There's some more you should do to increase privacy: Disable Firefox sending each keystroke into the address bar to all the numerous search engines (includes google). Best to just enable the separate bar for search and disable search suggestions entirely.
"Firefox out of the box indeed does not cause broken websites" .. for you.
I regulary ran across something that does not work or has a broken style. And I know how to turn UO off.
And why should that be a surprise? FF has way less manpower than Chrome. (And even fired lots of engineers, to raise the CEO bonus)
Chrome leads the way and probably the vast majority developes for chrome and with chrome dev tools. So most of the time FF works, but not always. And performance is just worse, but not noticable on a desktop and on mobile it is offset by the working adblock.
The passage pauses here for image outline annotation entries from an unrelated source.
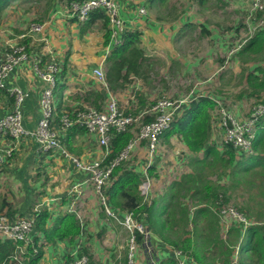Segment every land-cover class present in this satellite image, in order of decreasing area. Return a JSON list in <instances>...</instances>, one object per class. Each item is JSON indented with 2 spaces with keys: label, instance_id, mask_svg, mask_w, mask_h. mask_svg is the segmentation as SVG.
Wrapping results in <instances>:
<instances>
[{
  "label": "crops",
  "instance_id": "1",
  "mask_svg": "<svg viewBox=\"0 0 264 264\" xmlns=\"http://www.w3.org/2000/svg\"><path fill=\"white\" fill-rule=\"evenodd\" d=\"M115 1L118 4V17L124 25L119 36L126 30L140 31L139 43L145 56L140 73L129 75V81L117 89H111L108 84L105 86L94 73L100 67L106 71V58L113 48L110 43H104L102 19L76 21L68 14V0H15L9 5L25 11L29 6L35 8L30 12L35 14L32 20L42 26L39 32L33 33L26 32L30 25L28 28H20L12 47L26 35L32 38L31 44L41 43V46L33 49L27 60L15 66L2 79L0 118L13 110L14 92L20 90L26 94L19 106L22 126L27 131L35 129L41 117L40 97L43 89L47 87L46 82L35 71L34 57L38 55L47 61L55 58L60 66L53 90L55 116L52 123L55 126H58V118L62 113H72L87 106L104 108L110 93L115 95L120 108L126 106L130 100L126 109L133 113L152 104L160 94L178 96L183 92L190 93L192 100L199 95L219 100L238 118L249 112L256 99L240 93L246 87L244 77L259 63L242 64L246 70L241 74L242 66L241 63L238 64L237 54L234 57L235 62L232 61L233 65H224L228 48L225 39L217 31L219 23L216 20L219 18L222 21L225 12L230 13L231 19L236 18V21L238 18L243 19L248 0H221L219 2L226 7L216 8L214 15L213 8L210 16L206 12L217 0ZM140 8H144L145 12L139 13ZM236 14L241 15L234 17ZM24 19L27 21L28 16L25 15ZM237 28L238 26H227L225 30L230 31L225 33L235 34L237 38L240 33L236 32ZM238 30H246V25L242 28L240 26ZM208 41L216 45L207 46ZM218 44L220 47H217ZM10 47L5 44V49ZM6 52L1 53L0 58ZM163 64L165 65L161 67ZM163 68L172 72L169 76L182 72L183 77L194 78V84L188 86L183 81L172 92L168 81L167 85L162 83L160 71ZM154 72L158 75V83L151 81V74ZM238 78L241 79L239 84ZM186 88L188 90L179 91ZM130 131L133 136L137 133L132 129ZM211 131L210 143L217 147L224 158L223 142L221 143L220 138L222 132L215 122ZM61 135L67 152L82 162L104 160L110 152V147L106 149L98 144L95 134L88 133L77 125L61 132ZM0 146L11 149V156L0 171V204L2 201L8 204L3 209L4 213L12 209L14 217H28L33 216L32 212L35 210H46L48 217L45 227L48 229L53 228L60 215L74 213L81 226L80 233L71 242L47 241L44 234L34 227L30 238L38 236V242L43 243L42 255L37 264H64L67 260L84 254L89 257L90 264H129L130 252L134 257L130 264H149L146 248L135 241L134 248L130 249L131 233L121 224V220L128 213L122 206V201L114 203L108 200L107 204L115 217L107 215L94 186L88 182L89 173L77 168L69 156L56 150L39 151L37 142L27 135L12 139L0 134ZM202 155V152H191L180 135H170L166 130L159 138L154 155L149 154L148 143L142 141L130 150L124 163L127 168L138 172L141 179L148 175L153 182L150 194L161 198L170 194L171 182L178 180L183 174L193 173V158H201ZM152 165L155 168L150 173L148 168ZM215 170L217 173L230 171V174L221 175L220 182L230 179L233 190L247 184L249 190L243 189L245 196L237 197L241 200L242 207L255 201L256 210L264 212V115L257 123L252 152L245 154L235 151L234 158L226 169L216 164ZM75 184H79L82 190V195L78 197L69 194ZM233 190L231 196H234ZM259 201L262 203L258 205ZM248 214L252 220H262L261 224H264V217L256 216L259 215L256 211H248ZM233 222L235 221H229L228 226ZM121 228L128 233V240L118 235ZM149 244L154 264L175 263L174 250L158 237L152 236ZM193 250L200 256L207 257L210 248L206 249L201 239L194 243ZM184 261L185 264H202L188 255L184 256ZM213 264L221 263L215 258ZM230 264H237L235 257Z\"/></svg>",
  "mask_w": 264,
  "mask_h": 264
},
{
  "label": "trees",
  "instance_id": "2",
  "mask_svg": "<svg viewBox=\"0 0 264 264\" xmlns=\"http://www.w3.org/2000/svg\"><path fill=\"white\" fill-rule=\"evenodd\" d=\"M13 2L15 0H0V15ZM96 18L102 19L104 43L107 44L110 39V29L104 10H93L88 19ZM27 36L22 37L14 46L22 45L25 52L30 54L33 49L40 47L41 43L31 44L32 38ZM140 38V31L126 30L121 36V42L114 45L109 52L106 58L105 79L111 89L121 88L129 81V75L140 73L141 63L145 60L144 50L139 43ZM8 51H12V47ZM238 53L246 54L254 60L261 59L264 56V27L256 29ZM54 60L57 61L55 58ZM46 61L43 58L42 64ZM257 63L259 65L244 77L246 87L240 95L246 94L255 98L256 102L264 103V60ZM242 68L241 74H244L246 69L242 70ZM0 90L3 89L0 87ZM216 106L217 101L212 97L199 95L189 102L179 118H175L170 124L167 130L170 135H180L191 152L203 154L201 158L198 156L193 158L195 167L193 173L183 174L178 180L171 182L170 194H165L161 198L156 196L145 198L139 192V185L142 182L139 173L127 168L123 160L114 165L109 180L102 188V193L111 202L122 201V206L127 212H131L133 218L143 225L145 232H148L149 242L152 236H156L174 251L181 250L185 255L194 257L202 264H213L215 258H218L221 264H230L234 257L237 264H264V224H261L262 220H252L253 218L248 214V211L251 213L256 211L259 214L256 216L264 217V212L260 213L256 210L257 203L254 201L252 204L238 208L248 221L247 224L235 221L225 227L219 209L222 205L229 204L230 195L225 194V190L219 194L216 185L209 180L199 187L208 167L214 170L216 164H219L226 169L231 164L235 151L240 153L231 144L223 143L224 158H222L217 147L210 143L213 110ZM54 116L55 112L53 118ZM147 121L149 119L144 120ZM132 134L128 130L114 132L111 135L110 152L103 164L111 162L119 155L133 137ZM62 135L61 140H63ZM154 168L152 165L148 171L152 173ZM189 191L191 194H186ZM180 192L183 194H178ZM186 200H190V204ZM262 201H259L258 205ZM7 205V202H1L0 214L15 218L12 209L8 208L9 210L3 212ZM32 215L34 227L44 234L47 241L71 242L81 231L79 220L74 213L60 215L51 229L45 227L48 217L46 210H35ZM133 234L136 243L145 248V234L137 229L133 230ZM201 239L206 249L210 248L207 257L200 256L196 250H193L194 243ZM38 241V236L30 239V243L26 246L24 263L34 264L41 258L43 243ZM14 252L15 244L12 241L0 240V264H18L12 258Z\"/></svg>",
  "mask_w": 264,
  "mask_h": 264
},
{
  "label": "built area",
  "instance_id": "3",
  "mask_svg": "<svg viewBox=\"0 0 264 264\" xmlns=\"http://www.w3.org/2000/svg\"><path fill=\"white\" fill-rule=\"evenodd\" d=\"M95 9L104 10L110 29L111 46L117 45L121 42L120 33L124 30L123 22L118 17V4L115 0H68V14L71 18L78 22H85L88 20L90 13ZM145 9L140 8L139 13H144ZM247 17L253 21L258 22V28L264 27V0H248ZM41 25L38 23L30 24L28 31L30 33L39 32ZM257 28V29H258ZM247 30V28H246ZM254 29L251 35L254 33ZM250 35V36H251ZM250 36L243 40V42H235V44L228 49L224 65H227L228 59L234 56L242 47V45L250 38ZM30 54L25 52L24 46H13L12 51H8L3 58H0V87L3 86L2 79L23 60H27ZM35 71L46 82L47 87L42 91L40 97L41 117L39 118L34 130L27 131L22 126V115L19 109L20 103L26 96L23 91L16 90L14 92L15 100L13 110L0 118V134L8 136L12 139H18L23 135L32 137L38 144L39 151L56 150L60 151L65 156H69L75 166L79 169L85 170L89 173L88 182L92 183L107 215L115 217L107 204V198L102 193L103 186L107 183L110 173L114 167L122 160L128 158L130 150L141 140H146L148 143L149 154L152 156L157 150V144L160 135L170 127V124L175 120L186 105L192 101L191 94H186L177 98L169 96H161L157 98L152 104L145 106L139 112L133 113L129 110H123L119 107L117 98L110 93L104 108L97 109L93 107H85L84 109H76L72 113L65 112L58 119V126L52 124L53 120V89L55 86L56 75L59 72L60 66L54 58L42 64L40 55L35 56ZM97 78L106 86L105 72L100 68L94 70ZM217 106L213 110V122L221 130V140L223 143H228L234 149L241 153L249 154L252 152V141L257 128V123L264 115V103L256 102L249 110V112L238 118L219 100ZM185 105V106H184ZM182 109V110H181ZM145 119L149 121L144 122ZM138 123L137 133L129 140L126 147L114 158L111 162L103 164V159H97L92 162H82L78 157L70 155L62 142L60 136L61 132L67 130L73 125H77L88 133L97 136L98 144L109 148L111 135L114 132H125L134 124ZM107 150L106 153H108ZM11 156V149L9 147L0 146V171L8 158ZM150 178L147 175L139 185V192L145 198L150 190ZM69 194L78 197L82 194L79 184H75L69 190ZM221 220L225 227L228 226L229 221H238L247 224L248 221L234 206L227 204L220 207ZM121 224L131 233L130 249L134 248V234L133 230L137 229L145 234L146 253L149 247L148 232H145L143 225L133 218L132 213L128 212L121 220ZM34 229L33 216H17L9 218L4 214H0V240H10L15 244V252L12 256L18 264L24 263V254L26 246L30 243V234ZM23 242V244H20ZM175 264H185V254L181 250H175ZM152 252L150 253L151 259ZM132 262V252L129 253V264ZM151 264L153 260L150 261ZM34 264H37L34 263ZM64 264H90L87 255H81L75 259L64 262Z\"/></svg>",
  "mask_w": 264,
  "mask_h": 264
},
{
  "label": "rangeland",
  "instance_id": "4",
  "mask_svg": "<svg viewBox=\"0 0 264 264\" xmlns=\"http://www.w3.org/2000/svg\"><path fill=\"white\" fill-rule=\"evenodd\" d=\"M219 1H221V0H217V2H216L217 4L215 3L216 5L215 4L214 5H210V8H208V10L206 12L209 16H210V11L213 8H215L212 11V13L214 15L217 12L216 8L226 7L225 5L223 6L221 4V2H219ZM226 5L227 6H230V4H228V3ZM34 10H35V8H32L31 6H29L28 8H26V11L24 9L20 8V7H14V6H9L6 9L5 13L3 14V16L0 19V54L1 53H4L6 51L8 52V50L5 49V44H7V45H9V46L12 47V44L15 42V40L17 38V34L19 33L20 28H28V26L32 22L34 23V21L32 20V18L34 17L35 14L34 13H30V12H32ZM246 11H247V9H246ZM27 12H29L30 14H28ZM243 12H245V11H243ZM25 15L28 16L27 21L24 19ZM240 15L241 14H236V15H234V17H236V16L239 17ZM223 16H224V18L222 19V21H220L219 18L216 19L218 21V23H219V25H217V31H218L219 35L223 39H225V43H226V46H227L228 49H230L235 44L236 41L237 42H243L244 39L248 38L251 35V33H252V31L254 29H257L258 28L257 27L258 26V22L251 20V18H248L247 17V12H246V15L245 14L243 15V17H244L243 19H239L238 18L237 21H236V18L231 19V14L228 13V12L223 13ZM244 24L246 25L247 30H238L239 27L241 26V28H242L244 26ZM213 25L214 26L216 25L215 21H214V24ZM227 26H231V28H234L235 26H238V28L236 29V32H240V33H238V37L237 38H236L235 34L228 35V33H225V32H229L230 31V30H225V27H227ZM26 30H27L26 31L27 33H30L28 31V29H26ZM230 33H232V32H230ZM235 38H236V40H235ZM38 41H40V40H38ZM221 42H223V40H221ZM208 45L209 46H215L216 43L211 42V41H208L207 46ZM217 47H220L219 44H218ZM237 54H238V56H237L238 58L237 59L239 60L238 61V64L241 63V66L244 63L251 62L253 64V63L257 62V61L260 62V60H264V56L261 59L254 60L253 58L248 57L246 54L240 55L237 52L234 56H232L230 59H228L227 65L228 64L230 65L233 60L235 62V58L234 57H236ZM0 57H1V55H0ZM225 58H226V55H225ZM234 62L231 65H233ZM164 65L165 64L161 65V67H163ZM208 72H210V71H208ZM181 73L182 72H180V74H177V75H171V76H169L170 74H172V72H168V71L165 70V68H163V71H160L161 77H163L162 78V83H164L165 85H167V81H168L170 83L169 89H171L172 92H173V90H175L177 88V86L179 84H182L183 81L188 86H191V85L194 84L193 83L195 81L194 78H190V77H186V76L183 77ZM211 73L213 74L214 72H211ZM151 76H152L151 77V81H154L155 83H158V81L156 79L158 75L154 72V73L151 74ZM232 81L233 80L231 79L230 80V83H232ZM240 81H241V79L238 78L237 79V83L239 84ZM186 90H188V88H186V89H180L179 91L182 92V91H186ZM186 94H188V93L187 92H183V93L179 94L178 96H175L174 94L168 95L166 93V94H160L157 98H159L161 96H169L171 98H177V97H180V96H183V95H186ZM255 103H256V101L252 105H254ZM128 105H130V100L127 103V105L124 106V107H121V109H123L124 111L127 110L126 108L128 107ZM87 107H89V106H87ZM138 125H139L138 123L132 125L130 127V130L132 129L133 132H137L138 131ZM166 130H168V129H166ZM142 141L147 142L146 140H141L137 144H140ZM221 143H222V140H221ZM123 161H125V160H123ZM215 173H217L215 169L212 170L211 167H208L207 170H206V172L204 173V176L202 178V182L199 183V187H201L202 185H204L207 180L213 182L216 185V187L218 188L219 194H222L223 190H225L224 193L230 195V201H229V204L230 205L234 206L236 209L240 208L241 207V205H240V201L241 200H238L237 197L239 196V197L242 198V196H245L246 193L244 192L243 189H248L249 190V188H247V184L238 186V187L234 188V190H233L230 179L228 181L224 182V183L220 182L221 181L220 180L221 175L224 174V173L230 174V171H228V170L227 171H219V173H217V174H215ZM89 184H90V182H89ZM151 184H153V182L150 179V185ZM151 189H152V187H150V190ZM150 190H149V194H147V198H151L153 196V194H150ZM232 190L234 192V196H231ZM154 191H157V190L155 189ZM178 194H183V192H180ZM186 194H191V193L189 191ZM186 202L188 204H190V200H186ZM118 235H121V237L124 240H128V233L126 231H124L123 228H121V229L118 230ZM100 245H102V244H100ZM145 248H146V246H145ZM151 252H152V248H151V246L149 244L148 251H147V254H148V257H149V259H148L149 264H150V261H151V256H150V253ZM133 258L134 257H132V259ZM146 258H147V255H146Z\"/></svg>",
  "mask_w": 264,
  "mask_h": 264
},
{
  "label": "clouds",
  "instance_id": "5",
  "mask_svg": "<svg viewBox=\"0 0 264 264\" xmlns=\"http://www.w3.org/2000/svg\"><path fill=\"white\" fill-rule=\"evenodd\" d=\"M110 40V39H109ZM105 72V71H104ZM107 83V82H106ZM107 85V84H106Z\"/></svg>",
  "mask_w": 264,
  "mask_h": 264
}]
</instances>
Meaning perceived performance is usually better, because ads are blocked, unlike in chrome mobile.
Not the worst idea to avoid a website for breaking in FF (or take a chance to touch grass), but unfortunately when you can't pay your credit card bill or need something for your work and it only works in Chromium it can't be avoided.
And sadly it can be worse, with my quite complex app, that I absolutely did not tailor for chrome, but gone out of my way to also support FF - the result is that chrome is just 3x faster.
I also had problems recently with an online notary service... they forced me to use Chrome...
Not the same problem, but I wonder when faxes will disappear... For example, Progressive Insurance wanted me fax, mail pictures or bring them in person... email didn't work... Of course they didn't have a safe way to transfer them digitally but I would not care if everyone in the world saw those emails.
The useless requirements that they set just proves that they don't understand technology.
> Source: I am a Firefox-first user who occasionally uses plugin-less Chrome because the aforementioned plugins (and "ClearURLs", "Consent-o-matic", and a few others) occasionally break websites.
I have good luck just using a private window, since that has no extensions by default. Bonus: It's really fast; ctrl-l ctrl-c ctrl-shift-p ctrl-c enter
Zero broken websites here, and I use those and more extensions. I also use FF on Android and iPadOS (although that's a Safari reskin, it provides some niceties on top like send tab to device).
I use Firefox with uBlock Origin. I don't use containers but I do use profiles.
Yes some sites are "broken" with uBlock Origin. I don't find it to be many, however. I run into paywalls much more often than I do problems with my browser settings.
Yeah im still a bit surprised that Github doesnt work in firefox for me. It wont load a repository page, its just blank with nothing but the navigation on the page. This happens after turning off all plugins. dont know if github has made it so only chrome works but thats a pretty major site for firefox to not work with.